§ BRIEF: The records are given next. Repeat each one exactly.
──────── MATERIAL FOR THIS TASK
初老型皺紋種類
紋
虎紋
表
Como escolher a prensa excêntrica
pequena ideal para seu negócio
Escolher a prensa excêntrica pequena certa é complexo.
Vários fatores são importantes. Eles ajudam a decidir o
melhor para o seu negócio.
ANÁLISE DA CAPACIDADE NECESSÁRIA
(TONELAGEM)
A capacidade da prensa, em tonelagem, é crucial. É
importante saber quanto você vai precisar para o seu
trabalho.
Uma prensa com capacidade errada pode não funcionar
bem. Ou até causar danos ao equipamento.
────────────────
§ PROBLEM SOLUTION:
初老型皺紋種類
紋
虎紋
表
Como escolher a prensa excêntrica
pequena ideal para seu negócio
Escolher a prensa excêntrica pequena certa é complexo.
Vários fatores são importantes. Eles ajudam a decidir o
melhor para o seu negócio.
ANÁLISE DA CAPACIDADE NECESSÁRIA
(TONELAGEM)
A capacidade da prensa, em tonelagem, é crucial. É
importante saber quanto você vai precisar para o seu
trabalho.
Uma prensa com capacidade errada pode não funcionar
bem. Ou até causar danos ao equipamento.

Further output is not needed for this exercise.